**本文**.
--------------------------------

このビルの崩壊は大きな批判を呼び、多くの人が「バンコクには数百もの高層ビルがあるのに、なぜこの建物だけが崩壊したのか?」と疑問を呈し、建設基準や多額の予算が投じられたプロジェクトの透明性が問われています。
その後、この建設プロジェクトはItalian-Thai Development Corporation Limited (ITD) 社と、中国の国有企業であるChina Railway No.10 Engineering Group (CREC) 社が共同で請け負っていたことが明らかになりました。
以前、CREC社は自社のオンラインプラットフォーム上でこの建設プロジェクトを「中国の建設技術が海外市場で示した誇るべき成果」と宣伝していました。しかし、ビルが崩壊した後、同社はこのプロジェクトに関するすべてのプレスリリース、建設中の写真などを即座にSNSから削除しました。
そして3月29日、4人の中国人男性がビルの裏側から許可なく32点の書類を持ち出そうとしたことが発覚しました。バンコク都知事はこのエリアを立ち入り禁止区域と指定しており、無断での立ち入りは禁止されていました。

--------------------------------

**データセット**.
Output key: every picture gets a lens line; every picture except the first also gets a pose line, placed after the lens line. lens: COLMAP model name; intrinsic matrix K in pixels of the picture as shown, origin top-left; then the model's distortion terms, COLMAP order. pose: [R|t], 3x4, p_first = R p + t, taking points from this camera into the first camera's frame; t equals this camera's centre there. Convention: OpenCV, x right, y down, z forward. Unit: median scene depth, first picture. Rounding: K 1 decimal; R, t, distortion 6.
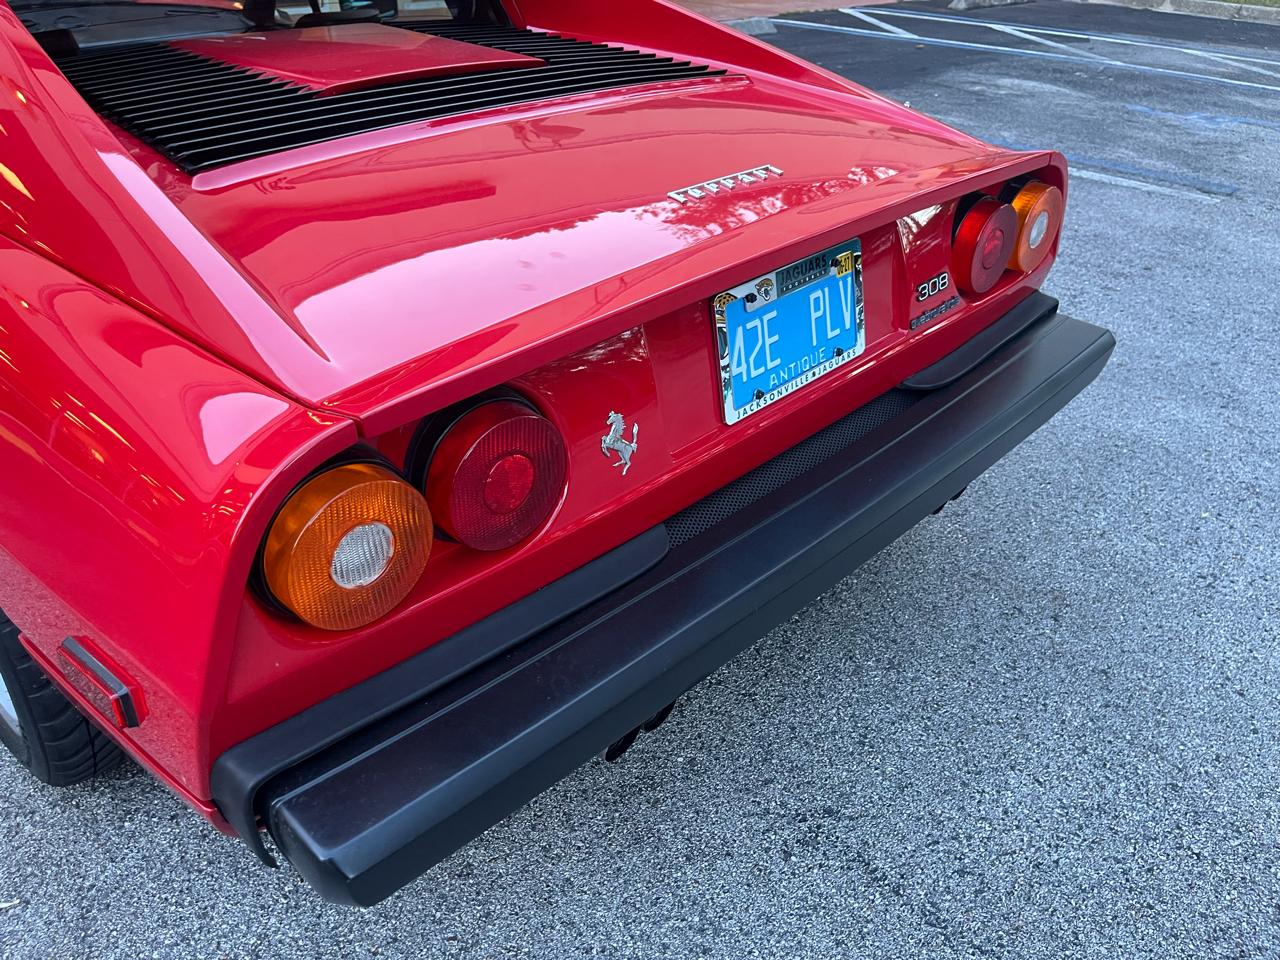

--------------------------------

**作業項目 A**.
本文によると、3月29日に4人の中国人男性が許可なく持ち出そうとした書類は何点ですか?
**作業項目 B**.
本文のうち、「このビルの崩壊は大きな批判を」を含む語句から始めて「ち入りは禁止されていました。」までを、一字一句変えずに抜き出してください。
データは本文の内容とは関係がありません。

**解答欄 A**.
32点です。

**解答欄 B**.
このビルの崩壊は大きな批判を呼び、多くの人が「バンコクには数百もの高層ビルがあるのに、なぜこの建物だけが崩壊したのか?」と疑問を呈し、建設基準や多額の予算が投じられたプロジェクトの透明性が問われています。
その後、この建設プロジェクトはItalian-Thai Development Corporation Limited (ITD) 社と、中国の国有企業であるChina Railway No.10 Engineering Group (CREC) 社が共同で請け負っていたことが明らかになりました。
以前、CREC社は自社のオンラインプラットフォーム上でこの建設プロジェクトを「中国の建設技術が海外市場で示した誇るべき成果」と宣伝していました。しかし、ビルが崩壊した後、同社はこのプロジェクトに関するすべてのプレスリリース、建設中の写真などを即座にSNSから削除しました。
そして3月29日、4人の中国人男性がビルの裏側から許可なく32点の書類を持ち出そうとしたことが発覚しました。バンコク都知事はこのエリアを立ち入り禁止区域と指定しており、無断での立ち入りは禁止されていました。